A formidable machine, a still cautious autonomous system
To understand the gap between this autonomous lap and the car's real capabilities, one must look back at what the YU7 GT accomplished just a few weeks ago with a professional driver. At the end of May, Xiaomi announced that the same SUV had completed the Nordschleife in 7 minutes and 22.755 seconds, establishing itself as the fastest SUV in the history of the circuit. This time surpassed the previous record held by an Audi RS Q8 Performance, set in the autumn of 2024, by nearly 14 seconds.

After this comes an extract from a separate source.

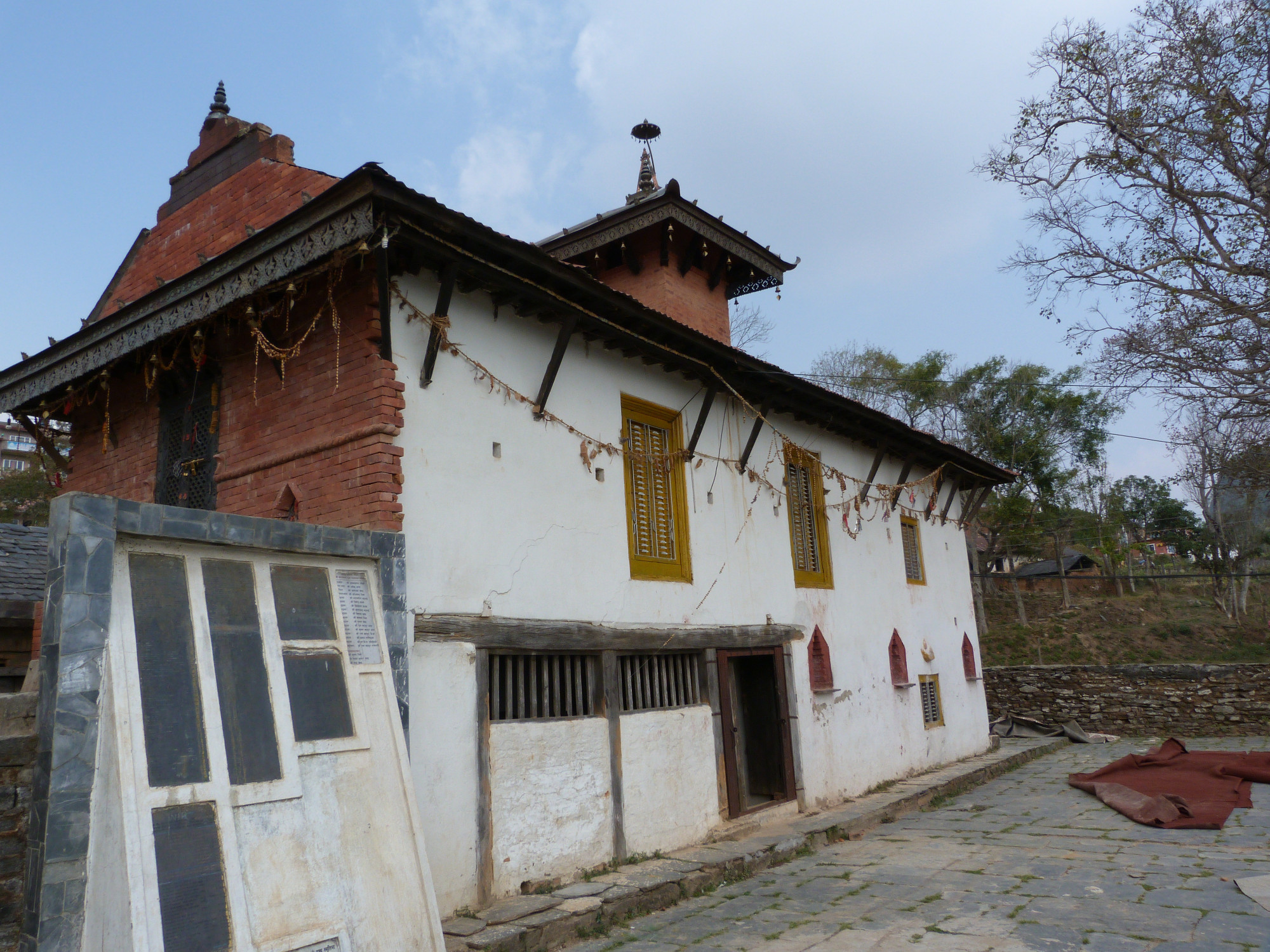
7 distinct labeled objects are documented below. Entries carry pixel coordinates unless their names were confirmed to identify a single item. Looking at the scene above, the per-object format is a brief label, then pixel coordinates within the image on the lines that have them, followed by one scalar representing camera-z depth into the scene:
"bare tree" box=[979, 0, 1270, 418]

The gap between the two performances, over three minutes, concretely illustrates the current state of high-performance autonomous driving. The system onboard the YU7 GT for this driverless lap is likely not the same as that used daily on Chinese roads. Carscoops raises the question of what precise data allowed the car to know where to brake, where to accelerate, and how to anticipate each sequence of the track. A standard Lidar designed for urban traffic is not sufficient to navigate at 210 km/h in the fast sections of a racing circuit. The preparation in advance, whether it involves high-precision mapping or circuit-specific calibration, certainly played a central role in the success of this lap.
The YU7 GT also boasts impressive technical specifications on paper. Xiaomi claims a sprint from 0 to 100 km/h in 2.92 seconds and a range of up to 438 km according to the CLTC measurement cycle used in China. High-power charging, enabled by the 897-volt architecture, would allow adding the equivalent of 354 km of range in just 15 minutes under optimal conditions. A specific cooling system has also been developed to withstand the thermal demands of fast track laps, whether a human or an artificial intelligence is at the controls.

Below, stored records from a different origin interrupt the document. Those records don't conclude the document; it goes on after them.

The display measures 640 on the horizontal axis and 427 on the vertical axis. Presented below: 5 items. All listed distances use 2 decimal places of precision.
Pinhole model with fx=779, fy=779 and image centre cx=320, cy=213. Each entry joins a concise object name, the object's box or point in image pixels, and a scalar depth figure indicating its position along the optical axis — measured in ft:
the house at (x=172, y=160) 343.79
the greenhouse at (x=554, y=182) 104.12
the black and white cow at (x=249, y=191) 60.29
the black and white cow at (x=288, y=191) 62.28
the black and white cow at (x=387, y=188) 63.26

The aesthetics of the SUV have not failed to fuel comparisons with the Ferrari Purosangue, from which it shares some general lines. Xiaomi does not really deny this and embraces a silhouette clearly inspired by the high-end European sports SUV segment.
NIO paved the way in 2017
While Xiaomi can legitimately boast a first at the Nürburgring, the brand cannot claim a world first in the category of autonomous laps on a circuit. This title belongs to NIO, another Chinese electric manufacturer, which achieved the feat nearly a decade earlier.
In 2017, NIO sent its electric hypercar EP9 to the Circuit of the Americas in Austin, Texas, with no driver on board. The autonomous lap was timed at 2 minutes and 40.33 seconds, with peaks of around 260 km/h. This result is all the more remarkable as the EP9 had already proven its capabilities with a human driver on the same circuit, setting a production car lap record. The same model later completed a timed lap at the Nürburgring in 6 minutes and 45.9 seconds, making it one of the fastest electric vehicles of its time on the German circuit.
The NIO EP9 was not a production car: it was a hypercar prototype developed specifically to demonstrate the manufacturer's technological mastery. Xiaomi's approach with the YU7 GT is different in nature, as it is a production SUV intended for sale, with an autonomous driving system developed for use on open roads. Therefore, the two approaches are not strictly comparable, but the timeline is unambiguous.
What the YU7 GT's lap illustrates above all is the speed with which Chinese manufacturers have caught up and, in some areas, surpassed European and American standards in electric mobility and autonomous systems. In just a few years, Xiaomi has transitioned from manufacturing smartphones and consumer electronics to designing an SUV capable of beating automotive benchmarks established for decades on the world's most demanding circuit.
The YU7 GT is marketed in China. No launch date for the European market has been confirmed by Xiaomi to date.